MILLINOCKET, Maine — After putting a ham in the oven for Christmas dinner, three friends set out Sunday on two snowmobiles for a ride from their camp on Smith Pond over to Kokadjo, but they didn’t return.

When the sun set and the temperature dipped below zero, the husbands of the three friends got worried and started searching the area, looking along Golden Road all the way up to Abol Bridge, 27 miles away. They found nothing.

After exhausting all efforts, the husbands decided at 2:30 a.m. to call for help. More than a dozen Maine game wardens and two Warden Service aircraft helped search for the three women. The wardens found two in less than three hours, and the third, who was sent to go get help but got lost, was saved by three snowmobilers from Liberty.

“There was no plan,” Dorothy Gould of Glenburn said Tuesday of the daytime snowmobile trip with her friends Valerie Morrow of Garland and Alice Meadow of Tioga, Texas. “We were out riding, and the guys were out on the side-by-side.”

After getting more than halfway to Kokadjo, one of the snowmobiles got stuck in a ditch near Penobscot Pond, which is in the southern part of the Nahmakanta Public Reserved Land. Without cellphone service, the women could not call for help.

After getting stuck, “they delegated me to take the other snowmobile and go for help,” Gould said of her friends. “They picked me because I knew the trails better.”

Unbeknownst to Gould, the group somehow “got ourselves turned around,” so when she left Penobscot Pond thinking she was heading east back toward Millinocket, she was actually heading north. She stopped when she came upon a cabin in the woods near Nesowadnehunk Field Campground at the north end of Baxter State Park.

“I jumped off the snowmobile and went to the door and tried it, and thankfully it was open. I left the snowmobile idling, and it ran right out of gas right then and there,” Gould said of how she got stranded.

She later found out “it was 30 miles” from where she left her friends on the side of the trail.

The cabin had a woodstove and split firewood that Gould was able to use to start a fire and keep warm.

“I was so scared for those two because they had nothing,” Gould said of Morrow and Meadow, who had just arrived from Texas and was not property prepared for the subzero weather.

“She had boots on but not snowmobile boots,” Gould said. “She had a jacket on but not a snowmobile jacket. It was cold.”

To keep warm, Morrow and Meadow kept moving.

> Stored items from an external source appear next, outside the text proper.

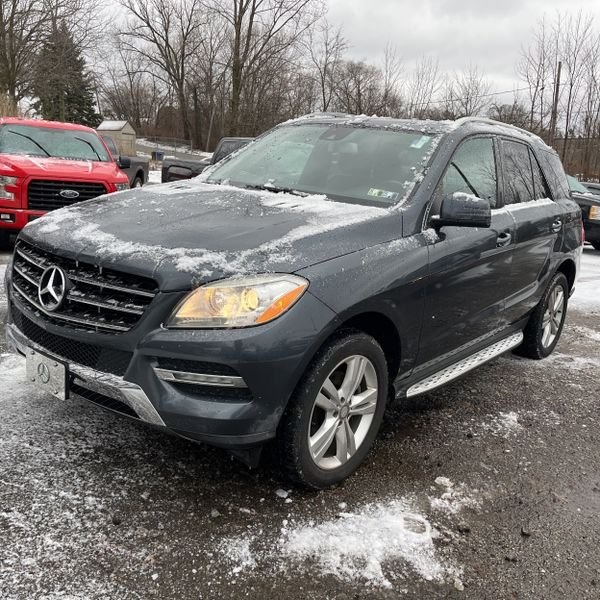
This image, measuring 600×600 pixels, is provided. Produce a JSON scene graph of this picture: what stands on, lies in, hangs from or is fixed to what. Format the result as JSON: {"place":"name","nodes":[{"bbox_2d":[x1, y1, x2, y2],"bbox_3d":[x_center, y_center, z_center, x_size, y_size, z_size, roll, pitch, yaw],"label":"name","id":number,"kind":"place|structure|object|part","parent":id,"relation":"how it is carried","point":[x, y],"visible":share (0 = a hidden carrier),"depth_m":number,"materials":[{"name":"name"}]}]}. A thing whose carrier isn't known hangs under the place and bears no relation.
{"place":"outdoors","nodes":[
{"label":"outdoors","id":0,"kind":"place"},
{"bbox_2d":[97,120,137,155],"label":"shed","id":1,"kind":"structure","parent":0,"point":[126,127],"depth_m":37.01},
{"bbox_2d":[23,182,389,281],"label":"snow","id":2,"kind":"structure","parent":0,"point":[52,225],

“They snuggled and walked and jumped and prayed,” Gould said. “They did a lot of praying and thinking. The wardens found them at about 4 a.m.”

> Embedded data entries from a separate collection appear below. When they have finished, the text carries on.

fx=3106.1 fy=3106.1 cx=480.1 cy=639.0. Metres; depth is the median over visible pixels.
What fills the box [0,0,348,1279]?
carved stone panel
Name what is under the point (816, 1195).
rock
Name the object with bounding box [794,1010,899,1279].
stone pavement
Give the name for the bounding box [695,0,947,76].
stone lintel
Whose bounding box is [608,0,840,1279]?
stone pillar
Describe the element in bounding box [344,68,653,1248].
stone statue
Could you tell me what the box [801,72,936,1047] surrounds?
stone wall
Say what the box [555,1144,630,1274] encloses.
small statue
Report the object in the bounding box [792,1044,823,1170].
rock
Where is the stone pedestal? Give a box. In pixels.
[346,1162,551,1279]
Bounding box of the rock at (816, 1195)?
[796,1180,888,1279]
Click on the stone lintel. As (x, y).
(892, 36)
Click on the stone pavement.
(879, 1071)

They were cold and hungry but otherwise OK, she said.

After spending the night in the cabin, Gould saw a young snowmobiler from Liberty and was able to flag him down. He went for gas and returned about 30 minutes later with two others. She followed them back toward Millinocket and met with game wardens at about noon, eight hours after her friends were found.

Cpl. John MacDonald, public information officer for the warden service, said “none of the women had extra gas or emergency supplies with them,” and because of the freezing temperatures and reported thin ice in the area, “game wardens were very concerned for the women’s safety.”

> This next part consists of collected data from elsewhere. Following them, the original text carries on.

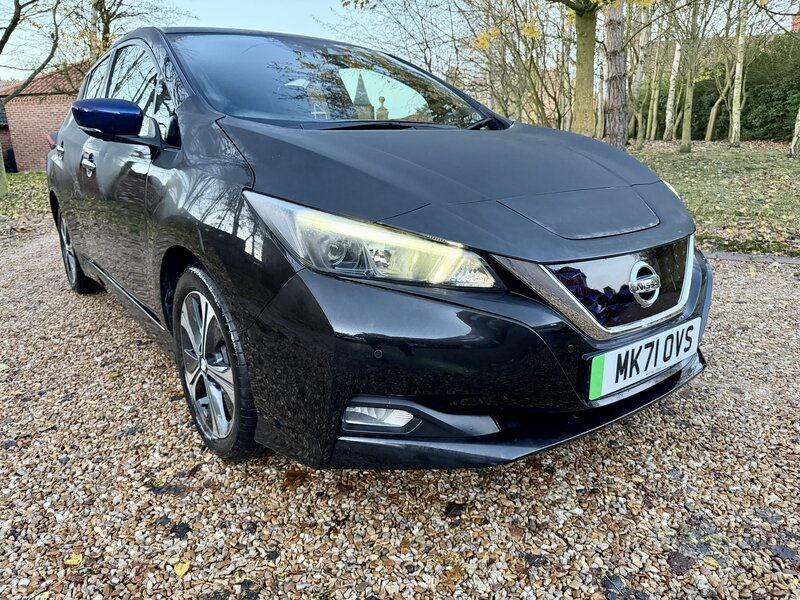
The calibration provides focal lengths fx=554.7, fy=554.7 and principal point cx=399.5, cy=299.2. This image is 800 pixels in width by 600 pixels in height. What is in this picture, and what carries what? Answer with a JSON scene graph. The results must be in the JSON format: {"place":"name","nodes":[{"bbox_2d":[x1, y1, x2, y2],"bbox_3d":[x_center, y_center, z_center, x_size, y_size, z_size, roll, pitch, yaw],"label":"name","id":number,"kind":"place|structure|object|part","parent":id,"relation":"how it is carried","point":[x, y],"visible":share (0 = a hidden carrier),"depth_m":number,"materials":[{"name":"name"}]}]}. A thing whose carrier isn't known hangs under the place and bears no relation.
{"place":"outdoors","nodes":[
{"label":"outdoors","id":0,"kind":"place"},
{"bbox_2d":[0,171,49,225],"label":"lawn","id":1,"kind":"structure","parent":0,"point":[19,175],"materials":[{"name":"green plant"}]},
{"bbox_2d":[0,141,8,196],"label":"tree trunk","id":2,"kind":"object","parent":1,"relation":"on","point":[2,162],"visible":0.97,"materials":[{"name":"plant"}]},
{"bbox_2d":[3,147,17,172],"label":"trash bin","id":3,"kind":"object","parent":1,"relation":"on","point":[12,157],"visible":0.7,"depth_m":20.38,"materials":[{"name":"black"}]},
{"bbox_2d":[0,0,63,197],"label":"tree","id":4,"kind":"object","parent":1,"relation":"on","point":[4,178],"visible":0.99,"depth_m":11.02,"materials":[{"name":"plant"}]},
{"bbox_2d":[0,60,87,173],"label":"brick building","id":5,"kind":"structure","parent":0,"point":[52,123],"depth_m":20.37,"materials":[{"name":"red brick"}]},
{"bbox_2d":[0,228,799,599],"label":"gravel driveway","id":6,"kind":"structure","parent":0,"point":[790,284],"materials":[{"name":"beige gravel"}]},
{"bbox_2d":[64,554,83,565],"bbox_3d":[-0.901,0.717,1.533,0.057,0.012,0.056,7,19,23],"label":"fallen leaf","id":7,"kind":"object","parent":6,"relation":"on","point":[75,560],"visible":0.86,"depth_m":1.53,"materials":[{"name":"yellow plant"}]},
{"bbox_2d":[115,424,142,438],"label":"fallen leaf","id":8,"kind":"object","parent":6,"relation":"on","point":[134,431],"visible":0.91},
{"bbox_2d":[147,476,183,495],"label":"fallen leaf","id":9,"kind":"object","parent":6,"relation":"on","point":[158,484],"visible":0.81,"depth_m":1.86,"materials":[{"name":"black plant"}]},
{"bbox_2d":[169,521,190,539],"bbox_3d":[-0.661,0.687,1.670,0.073,0.014,0.074,8,19,27],"label":"fallen leaf","id":10,"kind":"object","parent":6,"relation":"on","point":[174,530],"visible":0.94,"depth_m":1.66,"materials":[{"name":"black plant"}]},
{"bbox_2d":[173,561,190,577],"bbox_3d":[-0.591,0.725,1.502,0.053,0.013,0.068,4,18,16],"label":"fallen leaf","id":11,"kind":"object","parent":6,"relation":"on","point":[183,570],"visible":0.93,"depth_m":1.50,"materials":[{"name":"yellow plant"}]},
{"bbox_2d":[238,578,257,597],"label":"fallen leaf","id":12,"kind":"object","parent":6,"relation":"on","point":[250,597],"visible":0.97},
{"bbox_2d":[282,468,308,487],"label":"fallen leaf","id":13,"kind":"object","parent":6,"relation":"on","point":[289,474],"visible":0.73,"depth_m":1.89,"materials":[{"name":"brown plant"}]},
{"bbox_2d":[44,22,708,470],"bbox_3d":[-0.593,-0.628,3.163,1.801,1.507,4.143,-14,21,-36],"label":"car","id":14,"kind":"object","parent":6,"relation":"on","point":[183,162],"visible":0.96,"depth_m":1.82,"materials":[{"name":"black metal"}]},
{"label":"wheel","id":15,"kind":"part","parent":14,"relation":"part of","materials":[{"name":"black rubber"}]},
{"label":"door handle","id":16,"kind":"part","parent":14,"relation":"part of","materials":[{"name":"silver metal"}]},
{"label":"windows","id":17,"kind":"part","parent":14,"relation":"part of","materials":[{"name":"black glass"}]},
{"label":"wheel","id":18,"kind":"part","parent":14,"relation":"part of","materials":[{"name":"black rubber"}]},
{"label":"windshield","id":19,"kind":"part","parent":14,"relation":"part of","materials":[{"name":"black"}]},
{"label":"headlight","id":20,"kind":"part","parent":14,"relation":"part of","materials":[{"name":"clear plastic"}]},
{"label":"hood","id":21,"kind":"part","parent":14,"relation":"part of","materials":[{"name":"black metal"}]},
{"label":"bumper","id":22,"kind":"part","parent":14,"relation":"part of","materials":[{"name":"black plastic"}]},
{"label":"grille","id":23,"kind":"part","parent":14,"relation":"part of","materials":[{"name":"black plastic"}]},
{"bbox_2d":[585,316,702,399],"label":"license plate","id":24,"kind":"object","parent":14,"relation":"attached to","point":[660,343],"visible":0.97,"depth_m":1.93,"materials":[{"name":"white plastic"}]},
{"bbox_2d":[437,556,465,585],"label":"fallen leaf","id":25,"kind":"object","parent":6,"relation":"on","point":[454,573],"visible":0.78,"depth_m":1.48,"materials":[{"name":"brown plant"}]},
{"bbox_2d":[444,501,465,518],"bbox_3d":[0.171,0.649,1.734,0.060,0.021,0.087,11,21,33],"label":"fallen leaf","id":26,"kind":"object","parent":6,"relation":"on","point":[451,510],"visible":0.96,"depth_m":1.72,"materials":[{"name":"brown plant"}]},
{"bbox_2d":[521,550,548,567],"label":"fallen leaf","id":27,"kind":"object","parent":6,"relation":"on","point":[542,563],"visible":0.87,"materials":[{"name":"black plant"}]},
{"bbox_2d":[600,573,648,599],"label":"fallen leaf","id":28,"kind":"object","parent":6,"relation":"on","point":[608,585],"visible":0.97,"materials":[{"name":"black plant"}]},
{"bbox_2d":[667,551,695,574],"bbox_3d":[0.765,0.707,1.510,0.105,0.020,0.074,-14,21,-36],"label":"fallen leaf","id":29,"kind":"object","parent":6,"relation":"on","point":[686,565],"visible":0.92,"depth_m":1.50,"materials":[{"name":"brown plant"}]},
{"bbox_2d":[702,555,720,567],"bbox_3d":[0.840,0.705,1.497,0.060,0.010,0.055,11,21,33],"label":"fallen leaf","id":30,"kind":"object","parent":6,"relation":"on","point":[711,562],"visible":0.81,"depth_m":1.49,"materials":[{"name":"yellow plant"}]},
{"bbox_2d":[703,251,799,265],"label":"stone curb","id":31,"kind":"structure","parent":6,"relation":"on","point":[744,256],"depth_m":4.76,"materials":[{"name":"grey stone"}]},
{"bbox_2d":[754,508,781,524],"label":"fallen leaf","id":32,"kind":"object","parent":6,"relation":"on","point":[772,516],"visible":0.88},
{"bbox_2d":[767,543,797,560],"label":"fallen leaf","id":33,"kind":"object","parent":6,"relation":"on","point":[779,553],"visible":0.93,"depth_m":1.52,"materials":[{"name":"grey plant"}]},
{"bbox_2d":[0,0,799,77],"label":"sky","id":34,"kind":"structure","parent":0,"point":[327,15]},
{"bbox_2d":[627,139,799,255],"label":"lawn","id":35,"kind":"structure","parent":0,"point":[741,152],"materials":[{"name":"green plant"}]},
{"bbox_2d":[629,1,651,141],"bbox_3d":[8.420,-9.911,19.084,2.246,9.341,2.678,-14,21,-36],"label":"tree","id":36,"kind":"object","parent":35,"relation":"on","point":[643,47],"visible":0.89,"depth_m":19.52,"materials":[{"name":"plant"}]},
{"bbox_2d":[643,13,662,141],"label":"tree","id":37,"kind":"object","parent":35,"relation":"on","point":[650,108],"visible":0.89,"depth_m":21.41,"materials":[{"name":"plant"}]},
{"bbox_2d":[663,38,681,140],"bbox_3d":[11.534,-11.305,22.573,2.063,9.519,2.634,-14,21,-36],"label":"birch tree","id":38,"kind":"object","parent":35,"relation":"on","point":[674,61],"visible":0.84,"depth_m":23.28,"materials":[{"name":"white plant"}]},
{"bbox_2d":[677,0,702,151],"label":"tree","id":39,"kind":"object","parent":35,"relation":"on","point":[683,138],"visible":0.99,"depth_m":16.20,"materials":[{"name":"green plant"}]},
{"bbox_2d":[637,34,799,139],"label":"hedge","id":40,"kind":"object","parent":35,"relation":"on","point":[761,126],"visible":0.55,"depth_m":21.77,"materials":[{"name":"green plant"}]},
{"bbox_2d":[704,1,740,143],"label":"tree","id":41,"kind":"object","parent":35,"relation":"on","point":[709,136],"visible":0.98,"depth_m":19.61,"materials":[{"name":"plant"}]},
{"bbox_2d":[728,0,747,146],"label":"tree","id":42,"kind":"object","parent":35,"relation":"on","point":[736,111],"visible":0.98,"depth_m":17.81,"materials":[{"name":"plant"}]},
{"bbox_2d":[789,101,799,157],"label":"tree trunk","id":43,"kind":"object","parent":35,"relation":"on","point":[792,150],"visible":1,"materials":[{"name":"white plant"}]},
{"bbox_2d":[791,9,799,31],"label":"brick chimney","id":44,"kind":"structure","parent":0,"point":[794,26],"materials":[{"name":"red brick"}]},
{"label":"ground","id":45,"kind":"structure","parent":0},
{"bbox_2d":[76,0,192,58],"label":"tree","id":46,"kind":"object","parent":45,"relation":"on","point":[108,29],"visible":0.46,"depth_m":15.33,"materials":[{"name":"plant"}]},
{"bbox_2d":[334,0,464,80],"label":"tree","id":47,"kind":"object","parent":45,"relation":"on","point":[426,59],"visible":0.63,"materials":[{"name":"plant"}]},
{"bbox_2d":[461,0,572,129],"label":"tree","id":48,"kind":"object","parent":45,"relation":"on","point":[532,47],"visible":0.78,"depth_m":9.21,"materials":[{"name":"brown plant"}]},
{"bbox_2d":[550,0,616,138],"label":"tree","id":49,"kind":"object","parent":45,"relation":"on","point":[588,56],"visible":0.94,"depth_m":9.59,"materials":[{"name":"green plant"}]},
{"bbox_2d":[602,0,629,150],"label":"tree","id":50,"kind":"object","parent":45,"relation":"on","point":[616,56],"visible":0.89,"depth_m":10.40,"materials":[{"name":"plant"}]}
]}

He asked that snowmobilers prepare when they hit the trails.

To educate riders about how they can be safe on the trails this winter, wardens and the Maine Snowmobile Association are hosting a 10 a.m. Thursday news conference at the North Augusta Trailblazers Clubhouse at 213 Burns Road.

“Thursday’s press conference will highlight the need for snowmobile riders to work together and reduce crashes,” MacDonald said. “Driving under the influence, speeding, operating in adverse weather conditions and operating on unfamiliar water bodies are common contributing factors with fatal snowmobile incidents. To help reduce snowmobile search and rescue incidents, we ask that riders focus on leaving trip plans and carry essential items.”

Gould said that the next time she leaves on a snowmobile ride, she will have extra gas, a good trail map and a way to make fire and will leave her husband a note saying where she is heading.

“The Christmas of 2016 is something we’ll never forget,” Gould said.